**PROBLEM SET:**
1) In the forum thread about Hammond's case, copy the passage from "Activists should plan" up to and including "go very far.".
2) According to the forum thread about Hammond's case, when was Hammond denied bail?
═══ STUDY TEXT
I'm not happy that he is currently facing a long time in prison (again). But
he's as truer to his beliefs than anyone I've ever met.

Unfortunately, his ideals aren't an excuse for breaking the law. Nonetheless,
I wish him the best of luck with his case.

------
bcl
The only mention of him on the EFF site is from June. Are they involved at
all?

[https://www.eff.org/deeplinks/2013/06/jeremy-hammond-case-
de...](https://www.eff.org/deeplinks/2013/06/jeremy-hammond-case-demonstrates-
draconian-nature-cfaa)

------
noptic
>"In November 2012, after being held for eight months without trial, Hammond
was denied bail ..."

So he is already in prison for 1 1/2 years without being sentenced?

Sounds like an interesting "justice" system.

I understand you can not let him walk, but _eight_ month without a trial? And
then he was denied bail? And why solitary confinement?

------
rdl
Advocating for comparable sentencing between online crimes and physical crimes
seems a lot more supportable than advocating repeal of all online/computer
crime laws.

------
ballard
The problem is that even one poorly behaving (h)activist sets a precedent for
average people against all other activists including those that perform a
societal good in a very ethical but technically illegal manner (Snowden). It
also sets a poor example for others coming of age.

How things are accomplished is of more importance than what is accomplished.
Activists should plan carefully by seeking out likely anticipated consequences
before pulling the trigger. Otherwise, it's just reactive, aggressive chaos
that doesn't go very far.
══════
═══ MATERIAL SHOWN
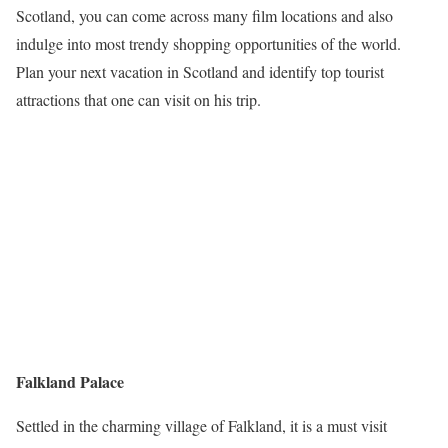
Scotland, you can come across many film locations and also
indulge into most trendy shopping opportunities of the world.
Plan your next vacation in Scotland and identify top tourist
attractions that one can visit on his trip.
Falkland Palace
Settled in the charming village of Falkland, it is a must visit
══════
═══ MATERIAL SHOWN
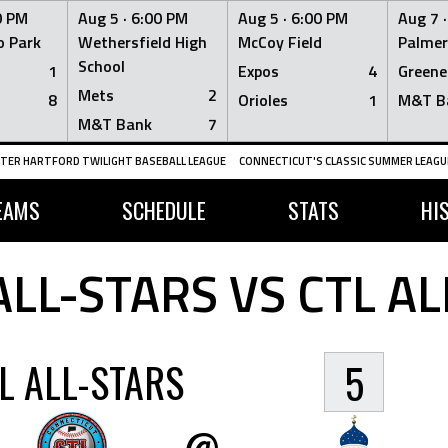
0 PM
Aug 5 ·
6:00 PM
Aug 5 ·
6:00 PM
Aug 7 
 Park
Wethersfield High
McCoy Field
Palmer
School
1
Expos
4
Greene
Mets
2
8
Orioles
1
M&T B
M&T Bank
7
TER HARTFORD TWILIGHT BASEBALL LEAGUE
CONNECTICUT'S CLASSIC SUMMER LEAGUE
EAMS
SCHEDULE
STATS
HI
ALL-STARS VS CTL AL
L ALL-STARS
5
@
══════
**SOLVED PROBLEMS:**
1)
Activists should plan carefully by seeking out likely anticipated consequences
before pulling the trigger. Otherwise, it's just reactive, aggressive chaos
that doesn't go very far.

2) In November 2012